** BEGIN **
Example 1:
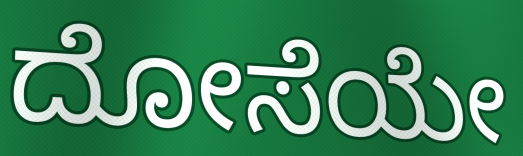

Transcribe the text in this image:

ದೋಸೆಯೇ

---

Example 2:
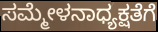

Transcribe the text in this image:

ಸಮ್ಮೇಳನಾಧ್ಯಕ್ಷತೆಗೆ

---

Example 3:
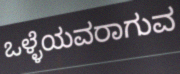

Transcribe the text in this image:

ಒಳ್ಳೆಯವರಾಗುವ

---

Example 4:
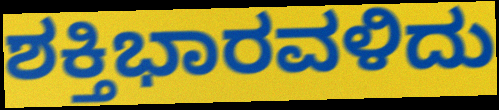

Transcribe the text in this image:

ಶಕ್ತಿಭಾರವಳಿದು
** END **
WHAT THIS TASK INVOLVES: Please copy out all four records above verbatim, leaving out the pictures.

COMPLETE OUTPUT:
Example 1:

Transcribe the text in this image:

ದೋಸೆಯೇ

---

Example 2:

Transcribe the text in this image:

ಸಮ್ಮೇಳನಾಧ್ಯಕ್ಷತೆಗೆ

---

Example 3:

Transcribe the text in this image:

ಒಳ್ಳೆಯವರಾಗುವ

---

Example 4:

Transcribe the text in this image:

ಶಕ್ತಿಭಾರವಳಿದು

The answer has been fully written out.